Consequently, First Bank of Nigeria Limited, FBN Holdings Plc, Diamond Bank Plc, Fidelity Bank Plc, First City Monument Bank Limited and Union Bank of Nigeria Plc have all been downgraded to ‘B-‘ from ‘B’ due to their stand-alone credit worthiness as defined by their Viability Ratings.
Fitch also affirmed the Long-Term IDRs of Zenith Bank Plc, Guaranty Trust Bank Plc (GTB), Access Bank Plc, and United Bank for Africa Plc (UBA), Wema Bank Plc and Bank of Industry (BOI).
The downgrade of the nine banks’ SRs and the revision of 10 banks’ (including Wema) SRFs to ‘No Floor’ reflects Fitch’s view that senior creditors can no longer rely on receiving full and timely extraordinary support from the Nigerian sovereign if any of the banks become non-viable.

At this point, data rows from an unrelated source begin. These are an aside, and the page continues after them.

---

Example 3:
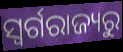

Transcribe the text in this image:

ସ୍ବର୍ଗରାଜ୍ୟରୁ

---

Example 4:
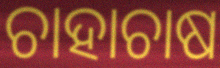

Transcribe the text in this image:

ଚାହାଚାଷ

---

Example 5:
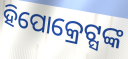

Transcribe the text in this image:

ହିପୋକ୍ରେଟ୍ସଙ୍କ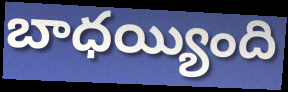
బాధయ్యింది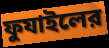
ফুযাইলের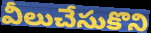
వీలుచేసుకొని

Fitch believes that the Nigerian authorities retain a willingness to support the banks, but its ability to do so in foreign currency is weakening due to Nigeria’s eroding foreign currency reserves/ revenues, as well as limited confidence that any available foreign currency will not be used to execute other policy objectives.

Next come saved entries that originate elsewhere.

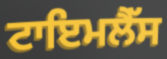
ਟਾਇਮਲੈੱਸ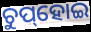
ଚୁପ୍‌ହୋଇ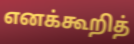
எனக்கூறித்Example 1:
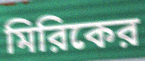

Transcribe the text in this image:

মিরিকের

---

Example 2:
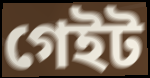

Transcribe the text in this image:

গেইট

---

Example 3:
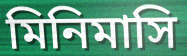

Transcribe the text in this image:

মিনিমাসি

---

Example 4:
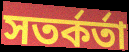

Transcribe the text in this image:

সতর্কর্তা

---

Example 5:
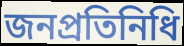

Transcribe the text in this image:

জনপ্রতিনিধি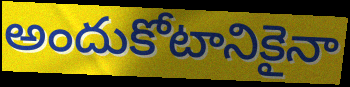
అందుకోటానికైనా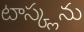
టాస్క్లను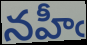
నహీఁ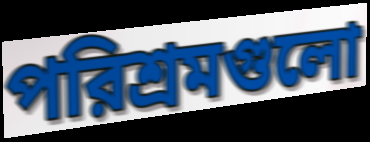
পরিশ্রমগুলো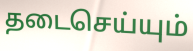
தடைசெய்யும்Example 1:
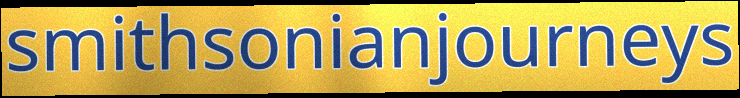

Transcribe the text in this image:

smithsonianjourneys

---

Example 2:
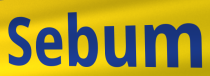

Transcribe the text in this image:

Sebum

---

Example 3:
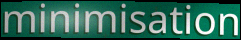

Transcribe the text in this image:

minimisation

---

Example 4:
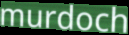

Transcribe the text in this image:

murdoch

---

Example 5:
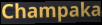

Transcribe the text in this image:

Champaka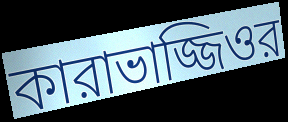
কারাভাজ্জিওর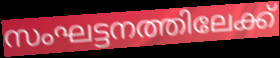
സംഘട്ടനത്തിലേക്ക്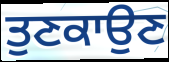
ਤੁਣਕਾਉਣ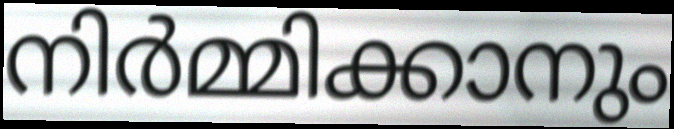
നിർമ്മിക്കാനും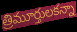
త్రిమూర్తులకన్నా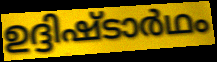
ഉദ്ദിഷ്ടാർഥം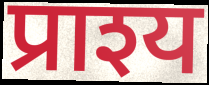
प्राश्य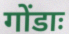
गोंडाः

The Long-Term IDRs of Diamond, Fidelity, FCMB and Union are downgraded to ‘B-‘ as they are now underpinned by their VRs of ‘b-‘ rather than their SRFs, as was previously the case.

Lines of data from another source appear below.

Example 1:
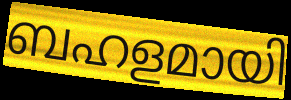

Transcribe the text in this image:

ബഹളമായി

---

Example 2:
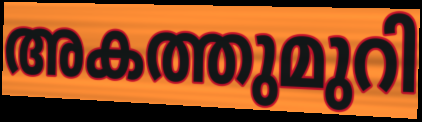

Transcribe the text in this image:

അകത്തുമുറി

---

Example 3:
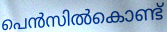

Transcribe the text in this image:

പെൻസിൽകൊണ്ട്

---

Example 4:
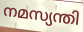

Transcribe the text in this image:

നമസ്യന്തി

Fitch has also downgraded the National Long-Term Ratings of Diamond, Fidelity, FCMB and Union, to ‘BBB (nga)’ from ‘BBB+(nga)’ following the rating actions on their Long-Term IDRs. The National Long-Term ratings of FBN and FBNH have also been downgraded to ‘BBB (nga)’ from ‘A+(nga)’ and ‘BBB+(nga)’, respectively. This also follows the downgrade of their Long-Term IDRs.
Fitch is monitoring the banks’ ability to meet maturing foreign-currency obligations. In the current difficult market conditions, Fitch believes the banks are face challenges to refinance existing obligations and/or obtain foreign exchange from the Central Bank of Nigeria to meet maturing obligations.
The new foreign-exchange regime has provided limited respite in accessing foreign currency in the interbank market. FX forward contracts provided by the central bank since June 2016 have helped reduce large overdue trade finance obligations, which were either extended or refinanced with international correspondent banks.
Fitch expects banks to remain profitable in 2016 despite slower asset growth and higher loan impairment charges, due to still strong earnings generation and, for most banks, potential exchange gains from long foreign-currency positions.
According to the report, Zenith and GTB have the highest VRs in the sector at ‘b+’, reflecting their relatively strong and resilient franchises and sound financial metrics compared to peers through the cycle.
Access and UBA have VRs of ‘b’. These reflect good financial metrics compared to peers and relatively good franchises. They also consider weaker earnings and lower capital buffers than higher-rated peers.